La Grande-Bretagne regrette et reviendra dans l'UE / «Plus d'accords sur mesure», avertit le bloc

La Grande-Bretagne ne pourra plus se réintégrer dans l'UE avec les conditions spéciales dont elle jouissait par le passé, disent les vétérans des négociations du Brexit. Les avertissements surviennent alors que des politiciens de haut rang du Parti travailliste, qui se présentent pour la direction du parti et de leur pays, parlent maintenant ouvertement de leur désir de revenir dans l'Union européenne à un moment donné dans le futur. Georg Riekeles, un ancien conseiller du groupe de travail de l'UE sur le Brexit, a déclaré qu'il s'attendait à ce que les États membres adoptent une attitude "très chaleureuse et accueillante", mais aussi une "position ferme" face à une éventuelle demande britannique d'adhésion.
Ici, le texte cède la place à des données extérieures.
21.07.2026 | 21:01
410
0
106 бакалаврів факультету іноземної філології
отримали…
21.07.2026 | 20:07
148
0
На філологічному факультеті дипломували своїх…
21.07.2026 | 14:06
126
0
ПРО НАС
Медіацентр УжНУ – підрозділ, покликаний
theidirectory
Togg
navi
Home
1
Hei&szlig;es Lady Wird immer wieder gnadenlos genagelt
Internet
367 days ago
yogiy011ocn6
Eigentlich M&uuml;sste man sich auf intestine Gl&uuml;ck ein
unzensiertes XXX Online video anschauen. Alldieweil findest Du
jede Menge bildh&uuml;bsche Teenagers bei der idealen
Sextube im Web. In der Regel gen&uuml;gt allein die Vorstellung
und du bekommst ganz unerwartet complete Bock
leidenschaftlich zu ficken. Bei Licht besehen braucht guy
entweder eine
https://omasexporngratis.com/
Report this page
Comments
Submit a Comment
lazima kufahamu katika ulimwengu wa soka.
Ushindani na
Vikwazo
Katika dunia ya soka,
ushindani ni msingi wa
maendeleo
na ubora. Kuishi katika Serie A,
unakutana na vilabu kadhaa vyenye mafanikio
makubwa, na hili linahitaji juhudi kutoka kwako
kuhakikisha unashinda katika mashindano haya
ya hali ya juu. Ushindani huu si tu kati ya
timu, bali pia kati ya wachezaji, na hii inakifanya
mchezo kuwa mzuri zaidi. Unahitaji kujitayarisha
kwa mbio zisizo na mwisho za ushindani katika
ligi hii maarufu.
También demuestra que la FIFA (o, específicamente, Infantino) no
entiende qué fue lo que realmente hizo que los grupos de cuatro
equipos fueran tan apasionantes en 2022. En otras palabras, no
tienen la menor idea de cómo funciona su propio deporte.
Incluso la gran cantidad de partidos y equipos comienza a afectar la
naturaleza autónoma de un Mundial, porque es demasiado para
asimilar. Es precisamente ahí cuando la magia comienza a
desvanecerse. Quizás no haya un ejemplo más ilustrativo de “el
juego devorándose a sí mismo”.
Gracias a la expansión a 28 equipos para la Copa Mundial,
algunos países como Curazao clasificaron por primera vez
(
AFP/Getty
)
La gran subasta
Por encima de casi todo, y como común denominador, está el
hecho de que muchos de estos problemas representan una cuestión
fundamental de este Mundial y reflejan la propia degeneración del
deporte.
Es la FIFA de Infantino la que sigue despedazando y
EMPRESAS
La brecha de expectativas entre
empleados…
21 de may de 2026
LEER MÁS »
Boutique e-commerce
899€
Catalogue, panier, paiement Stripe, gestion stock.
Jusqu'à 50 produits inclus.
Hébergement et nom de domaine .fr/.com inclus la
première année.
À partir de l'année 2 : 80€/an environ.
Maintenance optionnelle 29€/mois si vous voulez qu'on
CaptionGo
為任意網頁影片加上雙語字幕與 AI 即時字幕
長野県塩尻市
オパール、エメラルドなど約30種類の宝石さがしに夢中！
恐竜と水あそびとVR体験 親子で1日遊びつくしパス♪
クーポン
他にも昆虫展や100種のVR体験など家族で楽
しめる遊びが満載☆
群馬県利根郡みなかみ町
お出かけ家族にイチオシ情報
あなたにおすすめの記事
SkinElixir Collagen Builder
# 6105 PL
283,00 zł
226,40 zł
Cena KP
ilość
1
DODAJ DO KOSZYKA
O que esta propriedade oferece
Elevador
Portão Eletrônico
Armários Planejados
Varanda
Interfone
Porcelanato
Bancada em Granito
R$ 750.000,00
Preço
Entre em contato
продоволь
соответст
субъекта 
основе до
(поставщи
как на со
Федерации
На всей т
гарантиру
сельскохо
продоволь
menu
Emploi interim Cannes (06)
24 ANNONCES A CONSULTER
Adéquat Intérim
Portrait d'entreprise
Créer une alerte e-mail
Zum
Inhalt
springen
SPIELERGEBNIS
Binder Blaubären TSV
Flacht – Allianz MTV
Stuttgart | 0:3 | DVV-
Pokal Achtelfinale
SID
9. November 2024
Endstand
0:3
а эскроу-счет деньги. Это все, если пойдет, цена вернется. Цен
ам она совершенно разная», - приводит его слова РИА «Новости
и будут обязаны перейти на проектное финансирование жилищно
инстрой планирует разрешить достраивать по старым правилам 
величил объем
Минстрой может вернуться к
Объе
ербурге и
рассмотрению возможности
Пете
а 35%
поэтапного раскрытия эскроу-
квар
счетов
"Il existe un besoin stratégique pour que l'UE et le Royaume-Uni travaillent ensemble, mais je ne pense pas qu'il y aurait un appétit pour ouvrir de nouvelles décennies d'exceptionnalisme britannique", a-t-il déclaré. "Le prix de la réintégration serait une adhésion avec des conditions normales". Au cours de ses 47 années d'adhésion à l'UE, la Grande-Bretagne avait acquis un statut spécial, sans précédent : des exemptions des politiques clés, telles que la monnaie unique et la zone sans passeport de Schengen, ainsi qu'une réduction des contributions au budget de l'UE, tout en jouant un rôle dans la définition de l'agenda.
Selon les experts, il est certain que l'on commencera avec des conditions standard. "Le costume sur mesure n'existe plus et il est clair que les négociations britanniques doivent aborder toutes les questions prévues pour chaque candidat", déclare Sandro Gozi, ministre italien pour l'Europe de 2014 à 2018.
Wes Streeting, qui défie Starmer pour la tête des travaillistes, a soutenu durant le week-end que le Royaume-Uni devrait se réintégrer dans l'UE à l'avenir. Bien que les alliés de l'ancien secrétaire à la santé disent que cela ne pourrait se produire sans élection ou référendum pour obtenir l'autorisation des électeurs britanniques, ses commentaires ont ravivé les divisions anciennes sur l'Europe au sein de la direction du Parti travailliste au pouvoir.